I've been back to Phuket and Samui in recent years, horrible... Horrible people, Thais and foreigners, overbuilt beaches, dirty, scammers everywhere - Thailand has really become a shitehole in these areas, imho. Although, people who live there and have a car can no doubt find nice places; the tourist areas are truly horrible - Chawaeng and Kata are worse than Benidorm, I'd much rather spend a week in Benidorm than either of them...

Many folks say that Krabi is still nice. I hope so, I've thought about hiring a car there, or driving down, and spending a week there.

To be honest, Sri Lanka was much nicer than Thailand is now, and much cheaper too. Thailand is now expensive for horrible areas. Paying 3,000 baht for crap accom and crap service in Kata is just ridiculous, imho. Sri Lanka was a fraction of the cost, the beaches were clean and beautiful...

Thailand has been past it's sell by date for a decade or more as a holiday destination, imo. Much better places for the same money can be found in other countries; not sure why anybody would spend 1,500 pounds on flights and accom to come here from Europe (maybe the sun...). I'd rather tour the North of England or South of France, they're just more beautiful... Maybe I've soured a little over the years...  :Smile: 

Yes, I reckon Flippoland could be a nice place to have a look - beaches and a day or 2 of easy diving.

▸ **EXTRACTED DATA**
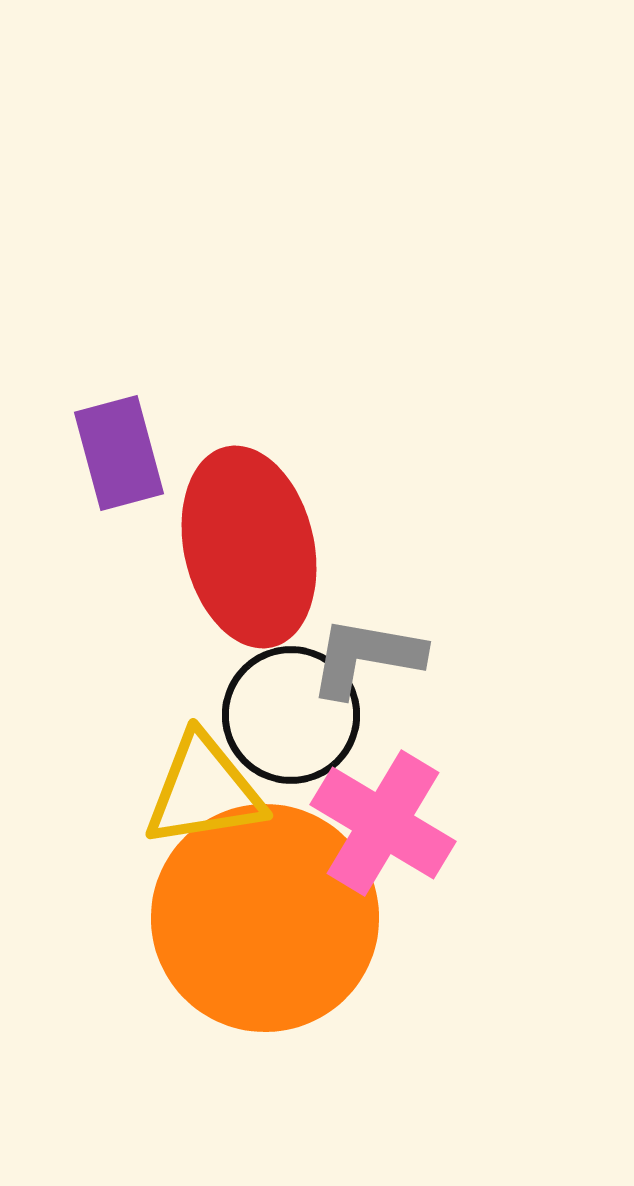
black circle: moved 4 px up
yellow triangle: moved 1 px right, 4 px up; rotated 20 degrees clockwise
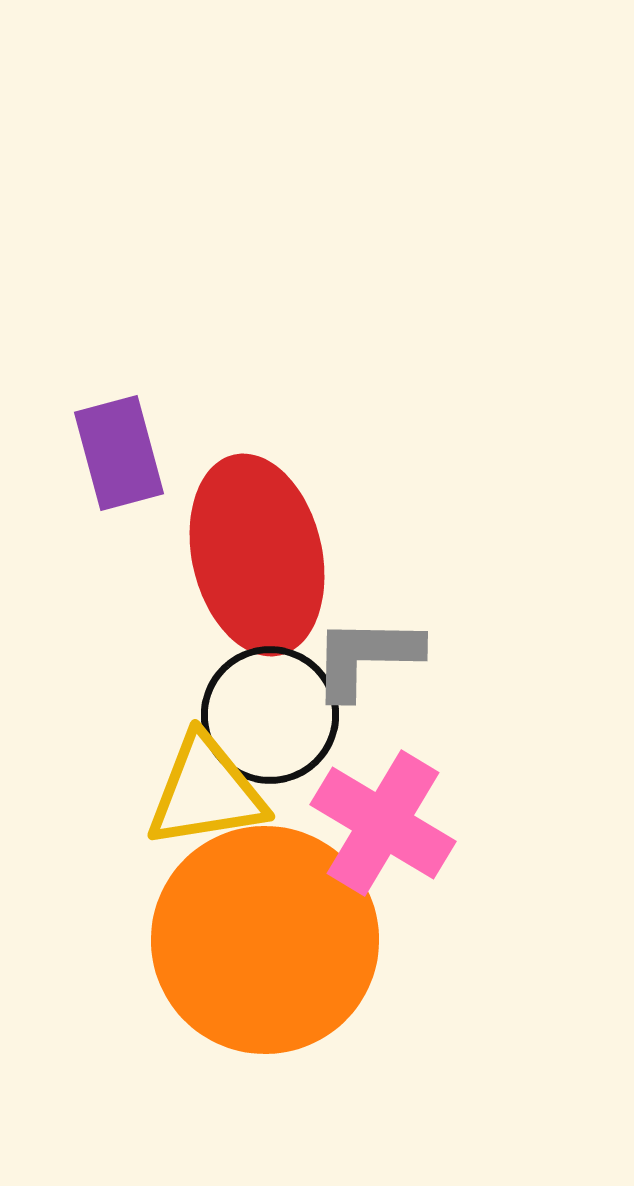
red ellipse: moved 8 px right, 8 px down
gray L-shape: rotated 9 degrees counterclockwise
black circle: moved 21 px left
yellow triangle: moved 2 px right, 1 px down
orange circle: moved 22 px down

...

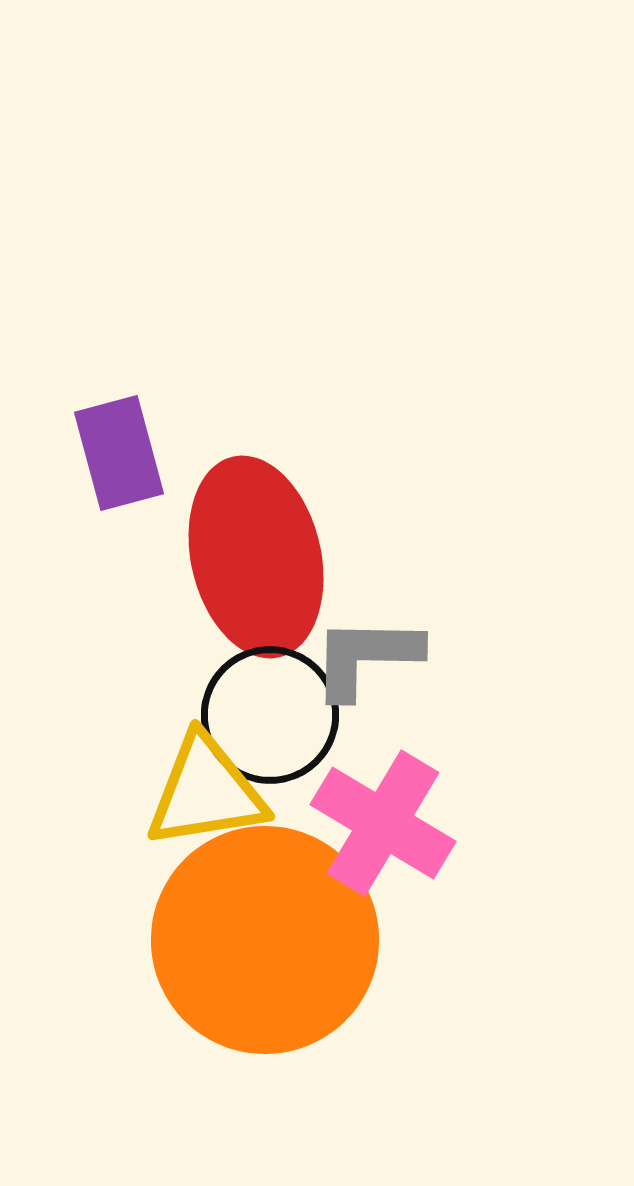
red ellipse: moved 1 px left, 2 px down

* * *

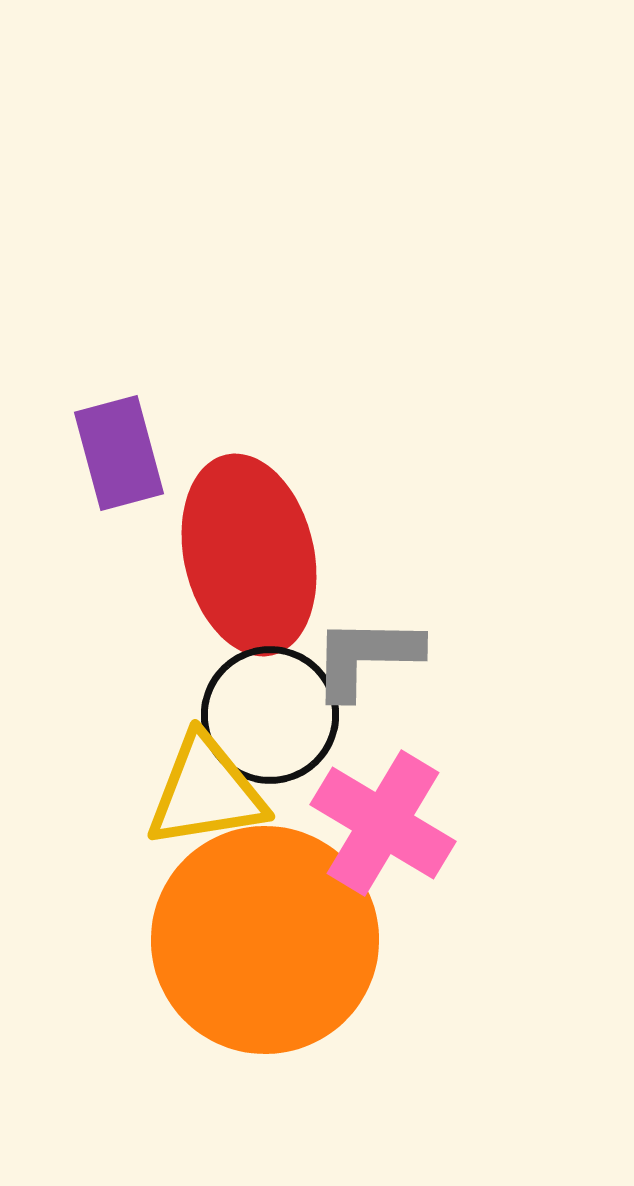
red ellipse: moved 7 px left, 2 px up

▸ **TASKS TO PERFORM**
a - From the forum post about Thailand, repeat word for word the part that opens with the words containing "I've been back" and closes with "clean and beautiful...".
b - List every place the writer of the forum post about Thailand rates above Thailand or its tourist areas.
c - Using the forum post about Thailand, answer yes or no for each statement and quote the deciding words:
(i) The writer has already hired a car in Krabi.
(ii) The writer calls the beaches in Sri Lanka clean and beautiful.
(iii) The writer says Thailand has been past its prime as a holiday destination for less than five years.

▸ **SOLVED TASKS**
a -
I've been back to Phuket and Samui in recent years, horrible... Horrible people, Thais and foreigners, overbuilt beaches, dirty, scammers everywhere - Thailand has really become a shitehole in these areas, imho. Although, people who live there and have a car can no doubt find nice places; the tourist areas are truly horrible - Chawaeng and Kata are worse than Benidorm, I'd much rather spend a week in Benidorm than either of them...

Many folks say that Krabi is still nice. I hope so, I've thought about hiring a car there, or driving down, and spending a week there.

To be honest, Sri Lanka was much nicer than Thailand is now, and much cheaper too. Thailand is now expensive for horrible areas. Paying 3,000 baht for crap accom and crap service in Kata is just ridiculous, imho. Sri Lanka was a fraction of the cost, the beaches were clean and beautiful...

b -
- Benidorm
- Sri Lanka
- the North of England
- the South of France

c -
(i) No: "I've thought about hiring a car there"
(ii) Yes: "the beaches were clean and beautiful"
(iii) No: "for a decade or more"